Verstöße gegen „Loyalität und Vertraulichkeit“: Covea und CEO Derez müssen Millionenstrafe zahlen

Covea-Chef Thierry Derez, Photo Stéphanie Têtu

Der Krimi endet mit einem Paukenschlag. Der französische Versicherer Covea buhlte ab 2018 um Scor, dann wurde das Kaufangebot plötzlich zurückgezogen, der Aktienkurs des Umworbenen purzelte. Sofort kamen Vorwürfe gegen Covea auf, denn deren CEO Thierry Derez saß im Verwaltungsrat von Scor und soll für das Angebot Insiderinformationen genutzt haben. Ein Handelsgericht hat sich nun mit dem Fall beschäftigt und eine Millionenstrafe ausgesprochen.

Für Covea war die Angelegenheit mit dem Rückzug der Offerte eigentlich beendet, zuvor beschwerte sich das Unternehmen allerdings noch, dass sich Scor „feindselig“ verhalten habe. Das Unternehmen kaufte danach Partner Re; nur um im Anschluss die Offerte zurückzuziehen. Das ursprüngliche Angebot an Partner Re war VWheute ein eigenes SCHLAGLICHT rund um die schillernde Unternehmerfamilie Agnelli wert.

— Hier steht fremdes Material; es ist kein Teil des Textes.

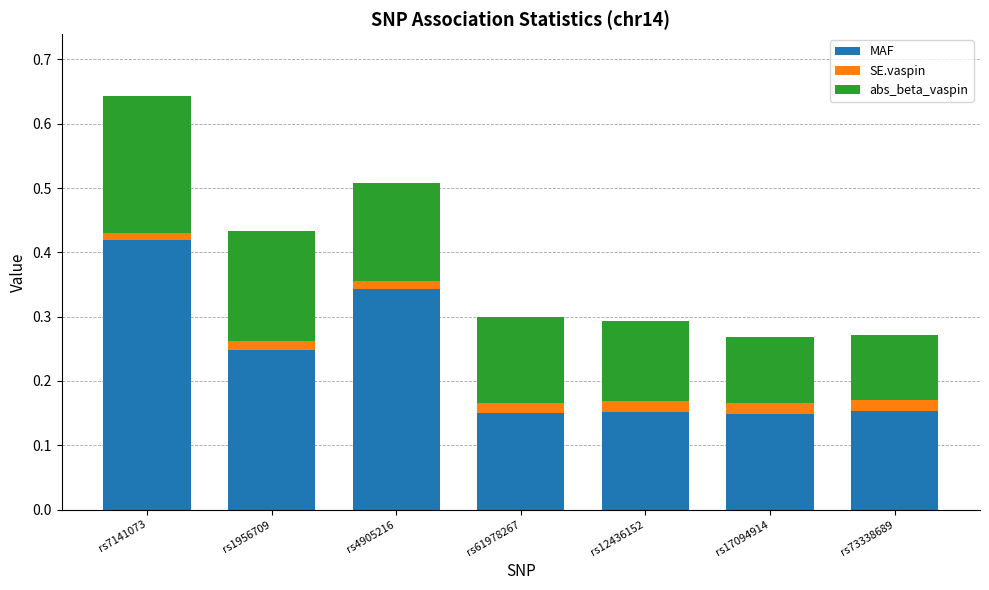

Are the bars grouped side by side (vs. stacked)?

No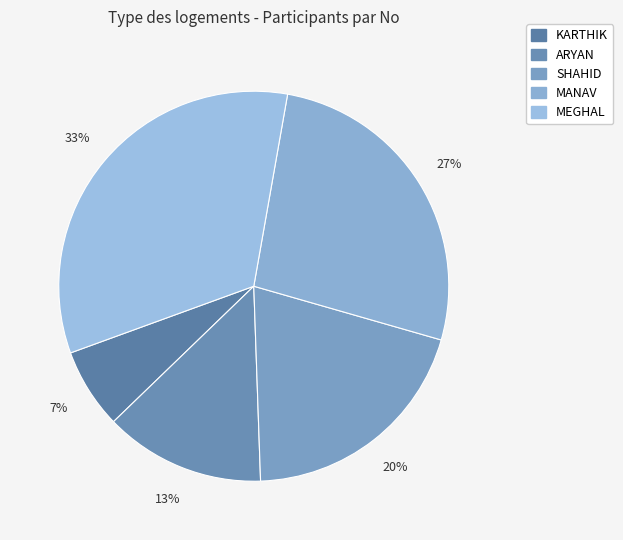

Does MEGHAL account for over 50% of the chart?

No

Für Scor war die (Schein-) Offerte von Covea der Start für eine Klagewelle. Das Unternehmen witterte einen Compliance-Verstoß. Der Ex-Mitarbeiter Derez hätte zuvor eingesehene Insiderinformationen für die Offerte genutzt, die vom Scor-Aufsichtsrat final abgelehnt wurde. Ein Handelsgericht, Paris Commercial Court, bestätigt die Ansicht von Scor nun und hat hohe Strafen ausgesprochen.

Das Unternehmen muss fast 20 Millionen Euro, der CEO nicht ganz 500.000 Euro für die Verfehlung bezahlen. Hinzu kommen für beide Parteien noch die angehäuften Zinsen.

Gegen alles verstoßen

Der CEO Derez habe einen „erheblichen Verstoß“ gegen seine rechtlichen und treuhänderischen Pflichten als „Director“ von Scor zu verantworten, erklärte das Gericht laut Scor. Der ehemalige Verantwortliche habe Verstöße gegen „Loyalität und Vertraulichkeit“ begangen. So habe Derez „enthüllende“ Scor-Informationen und Dokumente sowohl Covea wie deren Beratern zukommen lassen. Das hätte nur ein Ziel gehabt, nämlich die Vorbereitung und Durchführung eines „unaufgeforderten Kaufangebots“ durch Scor.

Das Gericht habe zudem festgestellt, dass Covea SGAM und Covea Cooperations bewusst an den Verfehlungen von Derez teilgenommen und daran partizipiert haben, zudem wäre die öffentliche Kommunikation ihrer ungewollten Kaufofferte ungerechtfertigt gewesen.

Weitere Klagen

Der ehemaliger Scor-Director habe einen Bruch seines Vertrages begangen, für den er zivilrechtlich haftet, erklärt das Gericht laut Scor. Das ist in zwei Punkten interessant, erstens ist damit eine D&O-Haftung wegen Vorsatz vom Tisch, zweitens stärkt es die Erfolgsaussicht weiterer Klagen. Dass diese bereits laufen, hat Scor direkt mitverkündet.

Die erste Klage ist eine strafrechtliche Verfolgung gegen Derez und Covea in Verbindung mit dem ungewollten Angebot wegen Vertrauensbruchs und  „Verdeckung eines Vertrauensbruchs“. Der Prozess findet am 5. und 6. Juli 2021 vor dem Paris Criminal Court statt.

Eine Zivilklage gegen das Finanzunternehmen Barclays ist der zweite Rechtsfall. Die Londoner waren Coveas finanzieller Berater und finanzierende Bank bei der Offerte, ihnen werden Vertrauensvorstöße und das Brechen von Geschäftsdetails vorgeworfen. Dieser Prozess wird am 14. bis 23. Juli 2021 vor dem London High Court of Justice stattfinden. Die Scor-Covea-Geschichte wird also noch ein wenig andauern.